(Materials provided)
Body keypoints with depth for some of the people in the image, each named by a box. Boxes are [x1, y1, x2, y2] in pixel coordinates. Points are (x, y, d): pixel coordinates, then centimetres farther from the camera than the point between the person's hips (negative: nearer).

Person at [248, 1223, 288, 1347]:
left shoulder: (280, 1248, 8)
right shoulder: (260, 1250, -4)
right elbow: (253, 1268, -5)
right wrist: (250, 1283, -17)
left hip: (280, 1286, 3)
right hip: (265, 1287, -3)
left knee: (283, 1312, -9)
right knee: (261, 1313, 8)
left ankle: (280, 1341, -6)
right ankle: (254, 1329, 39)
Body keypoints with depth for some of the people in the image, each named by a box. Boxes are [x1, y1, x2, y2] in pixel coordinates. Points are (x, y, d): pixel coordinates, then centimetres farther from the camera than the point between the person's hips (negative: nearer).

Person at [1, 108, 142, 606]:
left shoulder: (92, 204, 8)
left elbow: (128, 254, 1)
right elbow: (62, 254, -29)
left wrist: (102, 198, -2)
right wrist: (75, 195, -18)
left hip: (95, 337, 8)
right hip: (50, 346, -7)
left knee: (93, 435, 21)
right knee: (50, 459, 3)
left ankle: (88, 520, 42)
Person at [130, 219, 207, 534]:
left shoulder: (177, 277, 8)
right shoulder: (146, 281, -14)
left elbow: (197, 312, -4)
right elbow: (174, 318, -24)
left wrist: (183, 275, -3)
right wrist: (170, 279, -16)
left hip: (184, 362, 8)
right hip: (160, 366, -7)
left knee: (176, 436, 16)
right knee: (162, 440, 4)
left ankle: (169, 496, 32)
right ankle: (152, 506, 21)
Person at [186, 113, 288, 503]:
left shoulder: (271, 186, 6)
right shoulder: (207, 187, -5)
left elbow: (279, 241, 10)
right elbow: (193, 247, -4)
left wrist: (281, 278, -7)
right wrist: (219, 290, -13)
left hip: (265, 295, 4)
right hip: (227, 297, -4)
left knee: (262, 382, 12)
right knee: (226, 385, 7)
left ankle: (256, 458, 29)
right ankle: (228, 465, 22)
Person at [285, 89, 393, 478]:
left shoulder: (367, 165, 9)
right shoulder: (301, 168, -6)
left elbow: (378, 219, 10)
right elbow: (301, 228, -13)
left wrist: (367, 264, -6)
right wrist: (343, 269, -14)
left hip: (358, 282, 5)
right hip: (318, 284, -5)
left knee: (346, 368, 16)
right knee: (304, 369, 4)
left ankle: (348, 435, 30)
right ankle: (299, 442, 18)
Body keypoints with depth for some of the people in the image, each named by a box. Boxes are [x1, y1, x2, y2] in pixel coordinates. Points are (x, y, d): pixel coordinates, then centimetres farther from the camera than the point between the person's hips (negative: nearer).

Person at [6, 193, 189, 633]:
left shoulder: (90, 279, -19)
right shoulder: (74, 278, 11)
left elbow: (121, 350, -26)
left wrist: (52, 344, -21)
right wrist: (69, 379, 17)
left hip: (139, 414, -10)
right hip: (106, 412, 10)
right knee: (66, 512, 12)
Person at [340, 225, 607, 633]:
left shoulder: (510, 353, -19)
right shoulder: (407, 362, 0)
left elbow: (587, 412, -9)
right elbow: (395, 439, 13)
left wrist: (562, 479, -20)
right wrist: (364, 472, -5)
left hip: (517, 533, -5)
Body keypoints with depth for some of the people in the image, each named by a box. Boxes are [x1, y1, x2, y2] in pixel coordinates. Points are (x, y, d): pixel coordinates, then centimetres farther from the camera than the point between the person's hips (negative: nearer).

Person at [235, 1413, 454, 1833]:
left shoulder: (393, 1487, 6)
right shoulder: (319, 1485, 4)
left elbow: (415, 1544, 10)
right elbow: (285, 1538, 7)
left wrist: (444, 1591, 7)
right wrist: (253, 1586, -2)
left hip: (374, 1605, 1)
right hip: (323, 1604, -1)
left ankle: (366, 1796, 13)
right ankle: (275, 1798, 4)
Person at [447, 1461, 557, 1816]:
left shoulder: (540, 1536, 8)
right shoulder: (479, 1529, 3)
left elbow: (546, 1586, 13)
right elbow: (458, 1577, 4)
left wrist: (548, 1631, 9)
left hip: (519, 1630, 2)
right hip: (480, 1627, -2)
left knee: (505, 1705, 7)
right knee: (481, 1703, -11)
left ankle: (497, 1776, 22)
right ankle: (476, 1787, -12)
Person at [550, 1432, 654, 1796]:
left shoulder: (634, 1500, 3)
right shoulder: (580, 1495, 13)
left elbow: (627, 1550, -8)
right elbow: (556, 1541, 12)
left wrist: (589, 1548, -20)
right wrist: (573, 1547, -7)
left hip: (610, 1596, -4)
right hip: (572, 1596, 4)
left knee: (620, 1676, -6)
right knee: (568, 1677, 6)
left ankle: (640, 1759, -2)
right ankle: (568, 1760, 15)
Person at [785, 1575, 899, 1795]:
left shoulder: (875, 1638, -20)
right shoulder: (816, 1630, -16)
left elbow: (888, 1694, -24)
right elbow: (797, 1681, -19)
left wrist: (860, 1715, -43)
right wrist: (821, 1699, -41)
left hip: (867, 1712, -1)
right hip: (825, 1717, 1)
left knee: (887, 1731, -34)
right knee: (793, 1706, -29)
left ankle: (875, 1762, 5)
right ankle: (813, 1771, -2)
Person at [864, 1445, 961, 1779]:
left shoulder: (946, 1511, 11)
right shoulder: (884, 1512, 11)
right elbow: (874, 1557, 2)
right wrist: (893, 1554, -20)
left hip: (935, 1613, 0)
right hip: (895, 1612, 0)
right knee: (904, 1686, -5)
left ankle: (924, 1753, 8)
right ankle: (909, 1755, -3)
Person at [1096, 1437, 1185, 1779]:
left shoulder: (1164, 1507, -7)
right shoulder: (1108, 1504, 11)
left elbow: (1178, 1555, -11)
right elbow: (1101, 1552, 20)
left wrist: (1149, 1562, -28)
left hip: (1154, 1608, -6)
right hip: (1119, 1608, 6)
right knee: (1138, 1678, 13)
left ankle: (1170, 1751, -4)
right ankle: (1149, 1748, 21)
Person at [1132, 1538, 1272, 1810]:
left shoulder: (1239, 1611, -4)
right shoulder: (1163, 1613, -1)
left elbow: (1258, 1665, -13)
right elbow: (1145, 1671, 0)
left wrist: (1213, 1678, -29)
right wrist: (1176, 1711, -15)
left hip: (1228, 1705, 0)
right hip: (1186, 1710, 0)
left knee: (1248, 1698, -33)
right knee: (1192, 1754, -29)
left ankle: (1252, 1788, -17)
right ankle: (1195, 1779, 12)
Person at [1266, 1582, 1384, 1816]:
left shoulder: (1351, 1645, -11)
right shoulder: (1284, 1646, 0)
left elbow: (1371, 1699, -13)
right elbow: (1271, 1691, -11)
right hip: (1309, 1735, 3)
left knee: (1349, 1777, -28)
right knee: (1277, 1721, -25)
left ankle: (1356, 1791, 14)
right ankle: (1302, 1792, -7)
(End Materials provided)
**What is needed**
The entries above need to be transcribed with no differences at all.

**Expected answer**
Body keypoints with depth for some of the people in the image, each named by a box. Boxes are [x1, y1, x2, y2] in pixel coordinates. Points are (x, y, d): pixel coordinates, then centimetres farther from the camera than the point between the person's hips (negative: nearer).

Person at [248, 1223, 288, 1347]:
left shoulder: (280, 1248, 8)
right shoulder: (260, 1250, -4)
right elbow: (253, 1268, -5)
right wrist: (250, 1283, -17)
left hip: (280, 1286, 3)
right hip: (265, 1287, -3)
left knee: (283, 1312, -9)
right knee: (261, 1313, 8)
left ankle: (280, 1341, -6)
right ankle: (254, 1329, 39)
Body keypoints with depth for some of the people in the image, each named by a box. Boxes are [x1, y1, x2, y2] in pixel coordinates. Points are (x, y, d): pixel coordinates, then centimetres farther from the camera than the point between the person's hips (negative: nearer).

Person at [1, 108, 142, 606]:
left shoulder: (92, 204, 8)
left elbow: (128, 254, 1)
right elbow: (62, 254, -29)
left wrist: (102, 198, -2)
right wrist: (75, 195, -18)
left hip: (95, 337, 8)
right hip: (50, 346, -7)
left knee: (93, 435, 21)
right knee: (50, 459, 3)
left ankle: (88, 520, 42)
Person at [130, 219, 207, 534]:
left shoulder: (177, 277, 8)
right shoulder: (146, 281, -14)
left elbow: (197, 312, -4)
right elbow: (174, 318, -24)
left wrist: (183, 275, -3)
right wrist: (170, 279, -16)
left hip: (184, 362, 8)
right hip: (160, 366, -7)
left knee: (176, 436, 16)
right knee: (162, 440, 4)
left ankle: (169, 496, 32)
right ankle: (152, 506, 21)
Person at [186, 113, 288, 503]:
left shoulder: (271, 186, 6)
right shoulder: (207, 187, -5)
left elbow: (279, 241, 10)
right elbow: (193, 247, -4)
left wrist: (281, 278, -7)
right wrist: (219, 290, -13)
left hip: (265, 295, 4)
right hip: (227, 297, -4)
left knee: (262, 382, 12)
right knee: (226, 385, 7)
left ankle: (256, 458, 29)
right ankle: (228, 465, 22)
Person at [285, 89, 393, 478]:
left shoulder: (367, 165, 9)
right shoulder: (301, 168, -6)
left elbow: (378, 219, 10)
right elbow: (301, 228, -13)
left wrist: (367, 264, -6)
right wrist: (343, 269, -14)
left hip: (358, 282, 5)
right hip: (318, 284, -5)
left knee: (346, 368, 16)
right knee: (304, 369, 4)
left ankle: (348, 435, 30)
right ankle: (299, 442, 18)
Body keypoints with depth for some of the people in the image, each named by a box. Boxes are [x1, y1, x2, y2] in pixel coordinates. Points are (x, y, d): pixel coordinates, then centimetres farther from the camera than the point between the person's hips (negative: nearer).

Person at [6, 193, 189, 633]:
left shoulder: (90, 279, -19)
right shoulder: (74, 278, 11)
left elbow: (121, 350, -26)
left wrist: (52, 344, -21)
right wrist: (69, 379, 17)
left hip: (139, 414, -10)
right hip: (106, 412, 10)
right knee: (66, 512, 12)
Person at [340, 225, 607, 633]:
left shoulder: (510, 353, -19)
right shoulder: (407, 362, 0)
left elbow: (587, 412, -9)
right elbow: (395, 439, 13)
left wrist: (562, 479, -20)
right wrist: (364, 472, -5)
left hip: (517, 533, -5)
Body keypoints with depth for some of the people in the image, each named by a box. Boxes are [x1, y1, x2, y2] in pixel coordinates. Points are (x, y, d): pixel coordinates, then centimetres farther from the camera than the point between the person's hips (negative: nearer).

Person at [235, 1413, 454, 1833]:
left shoulder: (393, 1487, 6)
right shoulder: (319, 1485, 4)
left elbow: (415, 1544, 10)
right elbow: (285, 1538, 7)
left wrist: (444, 1591, 7)
right wrist: (253, 1586, -2)
left hip: (374, 1605, 1)
right hip: (323, 1604, -1)
left ankle: (366, 1796, 13)
right ankle: (275, 1798, 4)
Person at [447, 1461, 557, 1816]:
left shoulder: (540, 1536, 8)
right shoulder: (479, 1529, 3)
left elbow: (546, 1586, 13)
right elbow: (458, 1577, 4)
left wrist: (548, 1631, 9)
left hip: (519, 1630, 2)
right hip: (480, 1627, -2)
left knee: (505, 1705, 7)
right knee: (481, 1703, -11)
left ankle: (497, 1776, 22)
right ankle: (476, 1787, -12)
Person at [550, 1432, 654, 1796]:
left shoulder: (634, 1500, 3)
right shoulder: (580, 1495, 13)
left elbow: (627, 1550, -8)
right elbow: (556, 1541, 12)
left wrist: (589, 1548, -20)
right wrist: (573, 1547, -7)
left hip: (610, 1596, -4)
right hip: (572, 1596, 4)
left knee: (620, 1676, -6)
right knee: (568, 1677, 6)
left ankle: (640, 1759, -2)
right ankle: (568, 1760, 15)
Person at [785, 1575, 899, 1795]:
left shoulder: (875, 1638, -20)
right shoulder: (816, 1630, -16)
left elbow: (888, 1694, -24)
right elbow: (797, 1681, -19)
left wrist: (860, 1715, -43)
right wrist: (821, 1699, -41)
left hip: (867, 1712, -1)
right hip: (825, 1717, 1)
left knee: (887, 1731, -34)
right knee: (793, 1706, -29)
left ankle: (875, 1762, 5)
right ankle: (813, 1771, -2)
Person at [864, 1445, 961, 1779]:
left shoulder: (946, 1511, 11)
right shoulder: (884, 1512, 11)
right elbow: (874, 1557, 2)
right wrist: (893, 1554, -20)
left hip: (935, 1613, 0)
right hip: (895, 1612, 0)
right knee: (904, 1686, -5)
left ankle: (924, 1753, 8)
right ankle: (909, 1755, -3)
Person at [1096, 1437, 1185, 1779]:
left shoulder: (1164, 1507, -7)
right shoulder: (1108, 1504, 11)
left elbow: (1178, 1555, -11)
right elbow: (1101, 1552, 20)
left wrist: (1149, 1562, -28)
left hip: (1154, 1608, -6)
right hip: (1119, 1608, 6)
right knee: (1138, 1678, 13)
left ankle: (1170, 1751, -4)
right ankle: (1149, 1748, 21)
Person at [1132, 1538, 1272, 1810]:
left shoulder: (1239, 1611, -4)
right shoulder: (1163, 1613, -1)
left elbow: (1258, 1665, -13)
right elbow: (1145, 1671, 0)
left wrist: (1213, 1678, -29)
right wrist: (1176, 1711, -15)
left hip: (1228, 1705, 0)
right hip: (1186, 1710, 0)
left knee: (1248, 1698, -33)
right knee: (1192, 1754, -29)
left ankle: (1252, 1788, -17)
right ankle: (1195, 1779, 12)
Person at [1266, 1582, 1384, 1816]:
left shoulder: (1351, 1645, -11)
right shoulder: (1284, 1646, 0)
left elbow: (1371, 1699, -13)
right elbow: (1271, 1691, -11)
right hip: (1309, 1735, 3)
left knee: (1349, 1777, -28)
right knee: (1277, 1721, -25)
left ankle: (1356, 1791, 14)
right ankle: (1302, 1792, -7)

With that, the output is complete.